No sopé do Morro da Mangueira, o Museu do Samba registra, desde 2009, histórias de vida de sambistas por meio do projeto Memória das Matrizes do Samba no Rio de Janeiro. De lá pra cá, foram feitas mais de 170 entrevistas, compondo um acervo audiovisual único sobre o modo de vida do samba.

Caio Sérgio, eu, Mestre Ciça (depoente) e Vinicius Natal na entrada do Museu do Samba em dia de gravação de depoimento. 2022. Foto: Acervo Museu do Samba.

Chego nessa história em dezembro de 2013.

Sambista e mangueirense por amor herdado, a fachada do museu era sempre um ponto de atenção, nas minhas idas para a quadra da verde-e-rosa. Mirava e insistia: “Meu sonho é estar ali”. E quando menos esperava, já estava pisando pela primeira vez naquele terreiro. O compasso certo para que eu, historiadora então recém-formada, me reconhecesse num museu com meu mundo conectado a outros mundos bem parecidos com o meu.

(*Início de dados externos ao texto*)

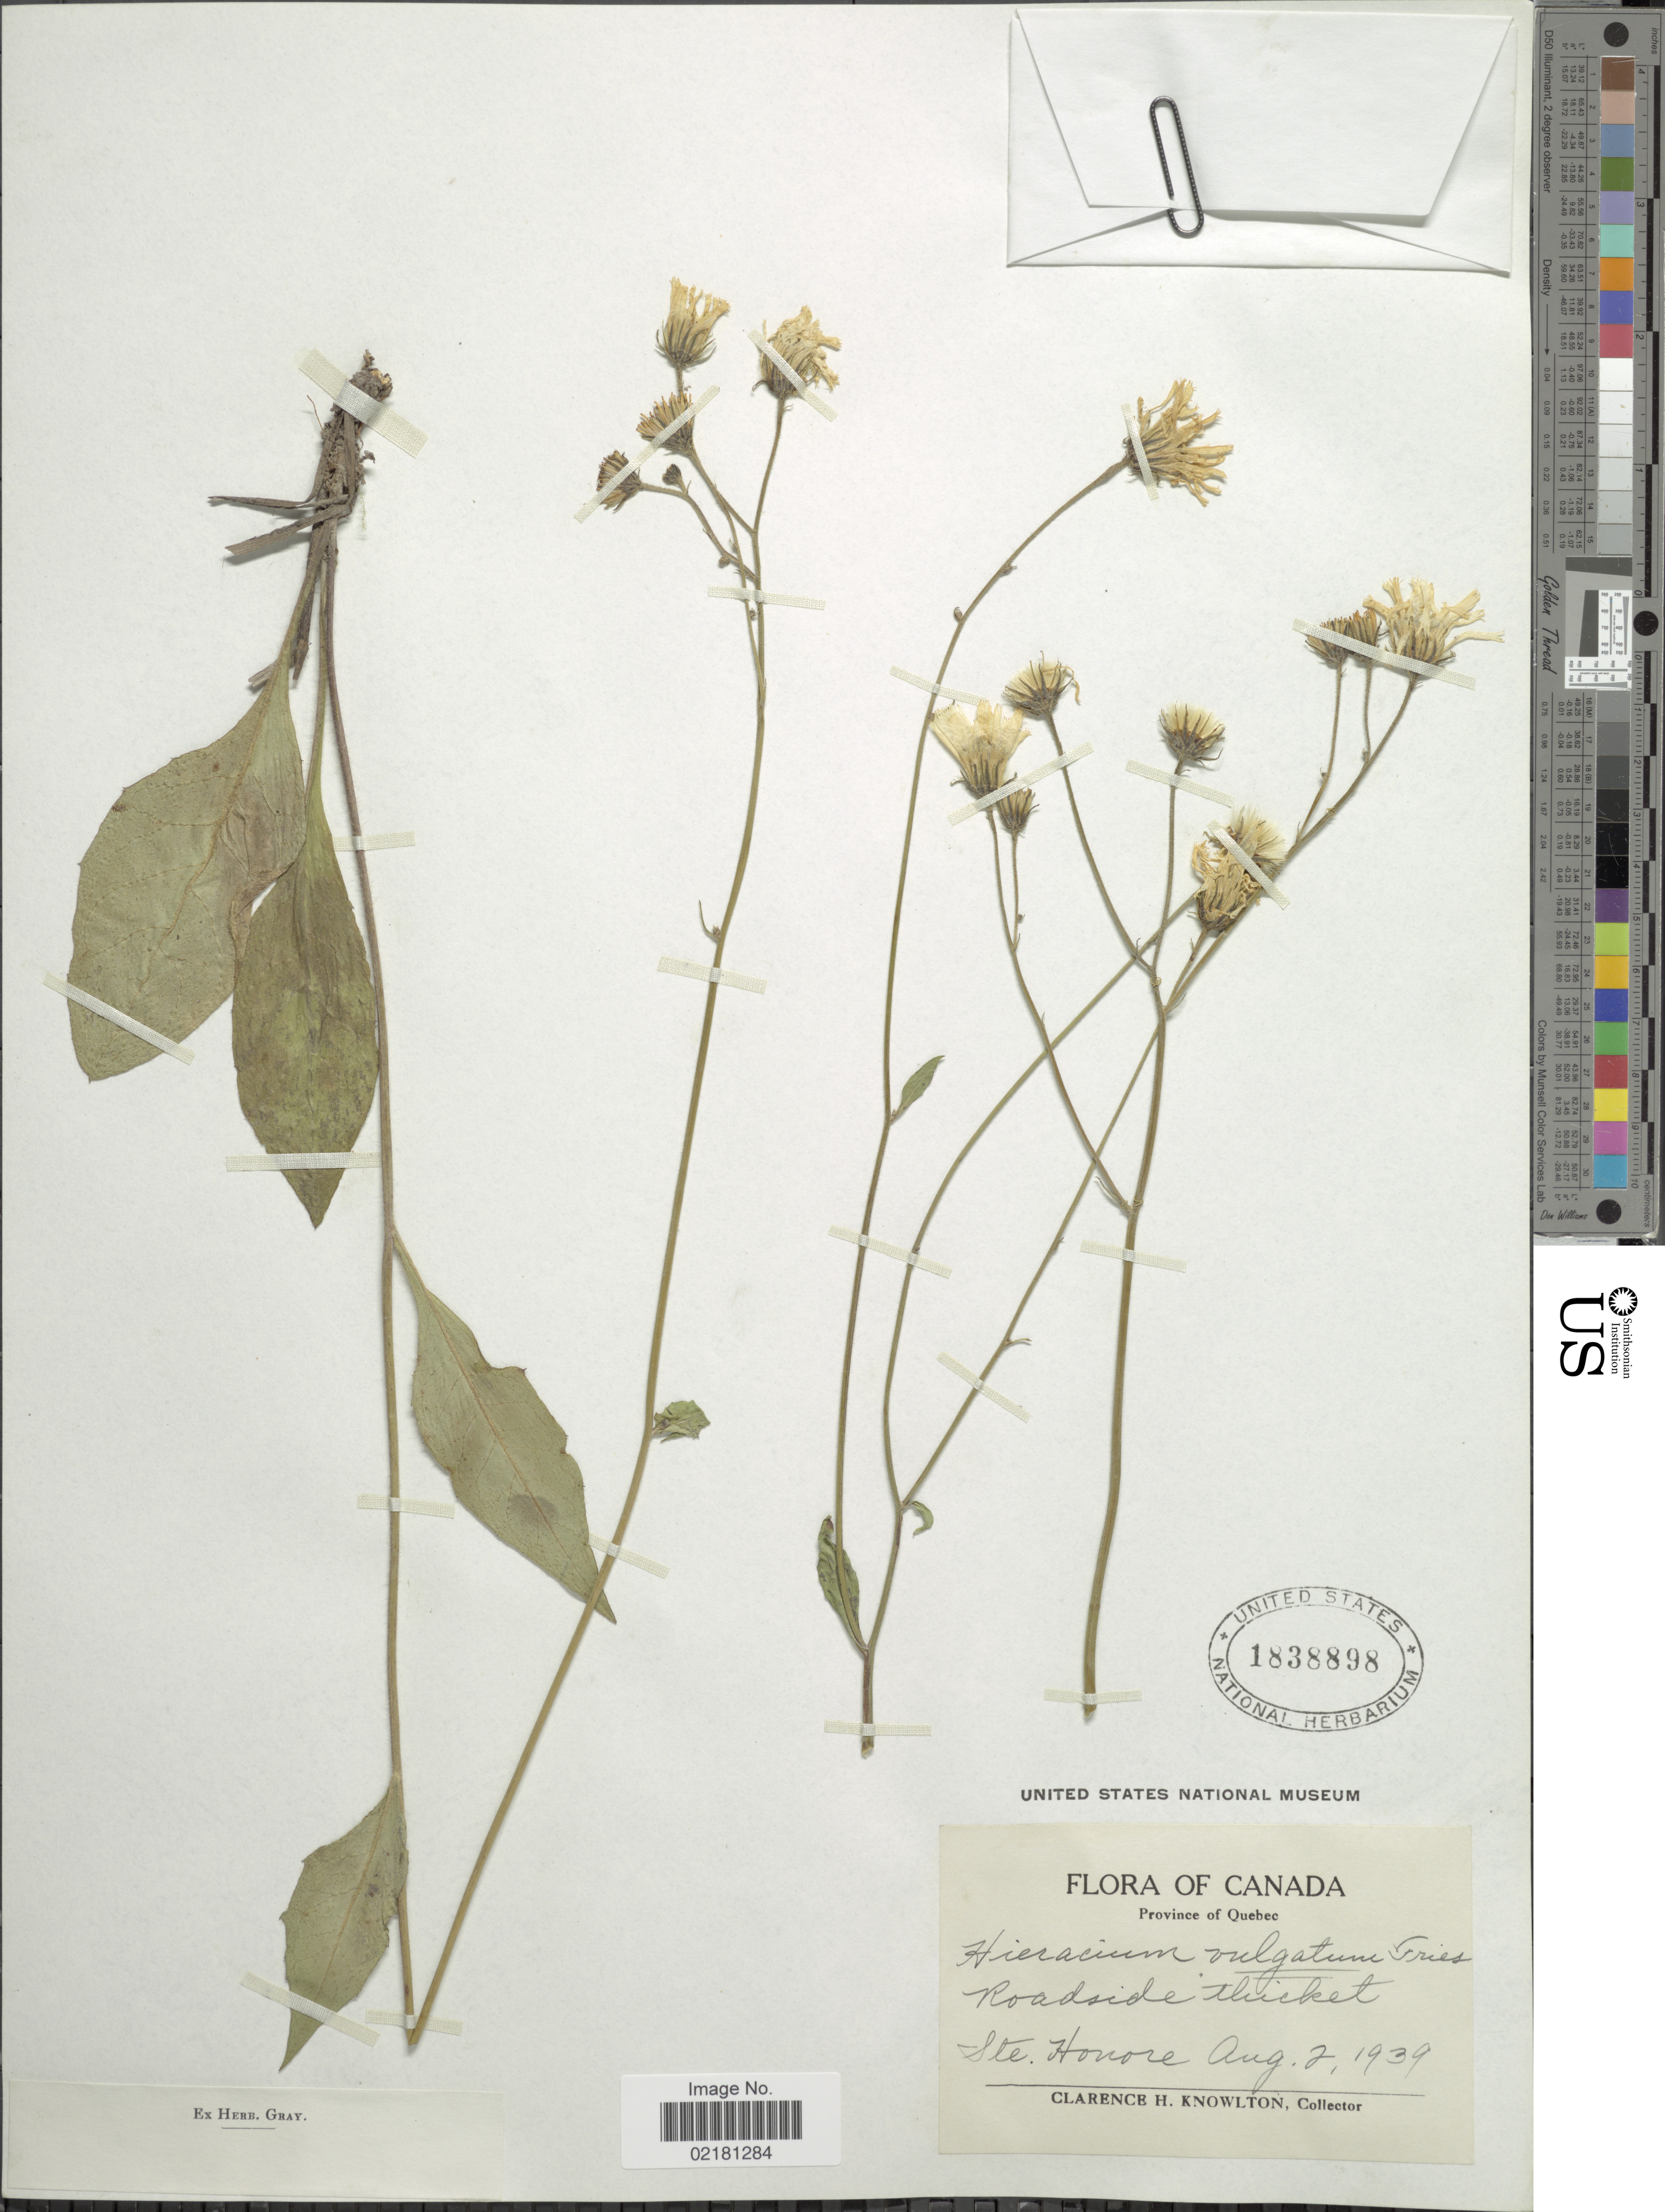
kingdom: Plantae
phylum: Tracheophyta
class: Magnoliopsida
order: Asterales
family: Asteraceae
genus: Hieracium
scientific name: Hieracium lachenalii subsp. cruenifolium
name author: (Dahlst. & Lübeck) Zahn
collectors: C. H. Knowlton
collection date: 1939-08-02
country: Canada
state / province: Quebec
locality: Roadside thicket, Ste. Honore.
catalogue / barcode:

O museu parecia uma fábrica de sonhos. Alguns (muitos!) já tinham sido realizados, quando cheguei. Sonhos de uma, duas ou mais gerações de sambistas. Sonhos transmitidos, compartilhados, reinterpretados, reinventados. Um dos sonhos de Nilcemar Nogueira , Leci Brandão, Nelson Sargento, Rachel Valença, Aloy Jupiara e outros bambas é ótimo exemplo: o samba carioca (as Matrizes do Samba no Rio de Janeiro) já era reconhecido como Patrimônio Cultural do Brasil. Todo processo tinha sido conduzido pelas mãos do povo do samba em roda no museu. Na época, seu Nelson Sargento dava o tom da celebração: “O samba é finalmente cidadão brasileiro com todas as letras”.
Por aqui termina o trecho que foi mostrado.